Phase 1. Share ideas and feelings about text(s) to be studied. Sort ideas (use a web?); agree on what aspects most interest you; plan follow up work, who will take on which questions.
Phase 2. Pursue research ideas (in library, online); share findings regularly in meetings or by email. Questions are likely to evolve, new questions come up, during this phase.
Phase 3. Share ideas, agree on outline for presentation and method of presentation. Work up presentation. During presentation: speak slowly; include questions for audience; keep to allotted time (one member of group could be a timekeeper); share resources, e.g., bibliography. Powerpoints: avoid large passages of text; using topic headings, outlines; graphic organizers (see below).
"The Project Method in the Literature Classroom," essay by Miall (1999) http://www.ualberta.ca/~dmiall/Projects_class.htm
Example project, see this section of an essay by Miall, http://www.erudit.org/revue/ron/1999/v/n16/005886ar.html#Montblanc (1999)
TREE DIAGRAM. E.g., the pathways of influence or relationship between several texts (e.g., Coleridge's "Sonnet to the River Otter" and other river/stream poems of Coleridge, Wordsworth, Shelley...)
CYCLE. E.g., recursive cycle of women's education in Wollstonecraft, where training in accomplishments and emphasis on sensibility result in inferior adults; in turn, such adults are judged incapable of the intellectual education given to men.

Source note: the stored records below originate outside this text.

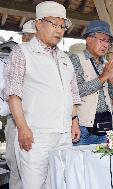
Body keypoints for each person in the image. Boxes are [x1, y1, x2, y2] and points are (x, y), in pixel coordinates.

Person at [5, 1, 81, 188]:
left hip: (64, 136)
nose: (59, 30)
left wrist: (74, 121)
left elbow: (72, 92)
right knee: (33, 185)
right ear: (38, 24)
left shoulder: (65, 58)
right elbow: (13, 94)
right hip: (35, 135)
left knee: (60, 184)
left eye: (62, 26)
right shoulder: (22, 52)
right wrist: (22, 127)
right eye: (54, 24)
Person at [70, 20, 113, 145]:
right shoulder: (76, 59)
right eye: (102, 40)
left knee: (101, 164)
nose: (105, 45)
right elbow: (75, 91)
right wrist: (103, 77)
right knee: (79, 163)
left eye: (108, 42)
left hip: (105, 126)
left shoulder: (106, 64)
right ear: (88, 39)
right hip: (83, 128)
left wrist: (111, 78)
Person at [3, 19, 36, 189]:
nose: (25, 40)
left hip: (38, 121)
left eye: (30, 36)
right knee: (15, 166)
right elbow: (6, 92)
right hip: (16, 121)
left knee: (36, 170)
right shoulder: (14, 58)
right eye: (25, 36)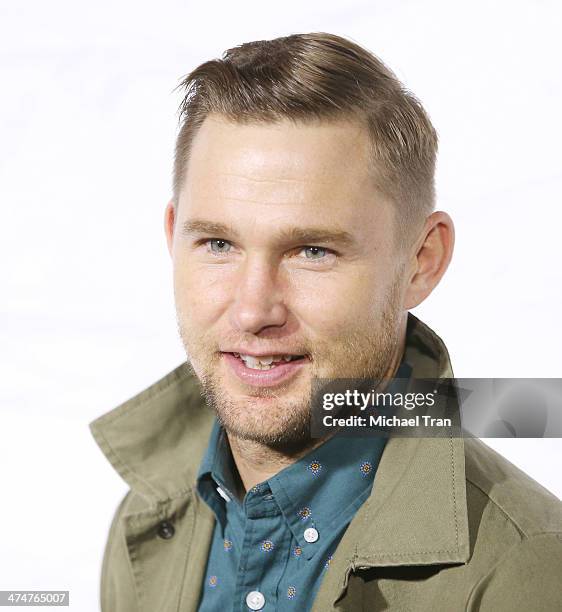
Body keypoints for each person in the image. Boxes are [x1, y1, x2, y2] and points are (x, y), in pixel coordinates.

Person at [89, 32, 562, 611]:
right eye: (218, 243)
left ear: (422, 260)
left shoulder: (529, 568)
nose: (253, 310)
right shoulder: (150, 516)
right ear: (172, 237)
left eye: (313, 251)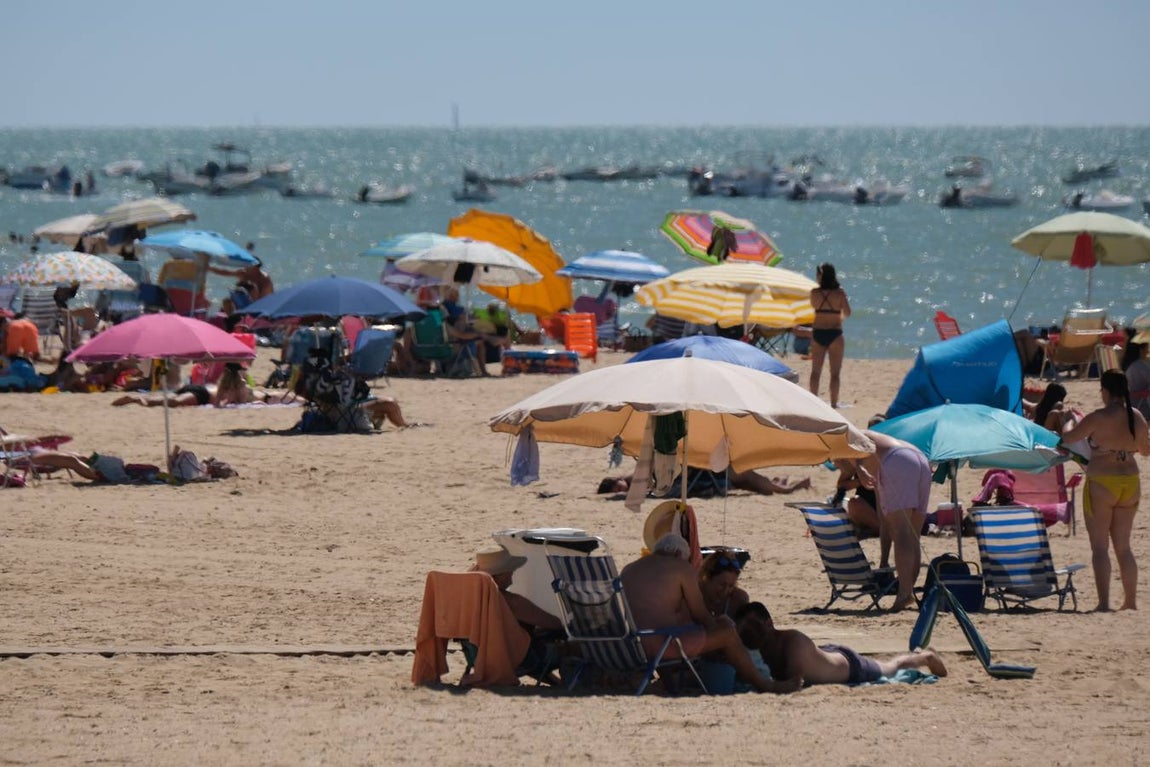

MATRIX. E.g., typology of Lyrical Ballad poems, showing type of speaker (as poet: reliable; as poet: unreliable; as character: observer; as character: participants) against type of plot (encounter; incident; event; story).
FLOW CHART. E.g., sequence of issues presented in a poem such as "Tintern Abbey": construal of the present moment, leading to reflections on the past of five years ago, what has been gained or lost in the meantime, what the future holds.
Thumbnail examples, 1 (click to enlarge):
TIME LINE. E.g., sequencing of events in a poem ("Frost at Midnight"; The Prelude), or main occurrences during a significant period (e.g., the Shelley-Byron summer of 1816).
MAP. E.g., geography of a poem that involves significant travel (e.g., the actual travel of Shelley's "Mont Blanc" or the imaginary of "Alastor").
WEB. E.g., articulating the component parts of a significant concept such as the Sublime.
VENN DIAGRAM. E.g., delineating which concerns three poems have in common and which not in common (such as memory in "This Lime-Tree," "Frost at Midnight," and "Tintern Abbey," but childhood only in "Frost," the picturesque only in "Tintern," etc.).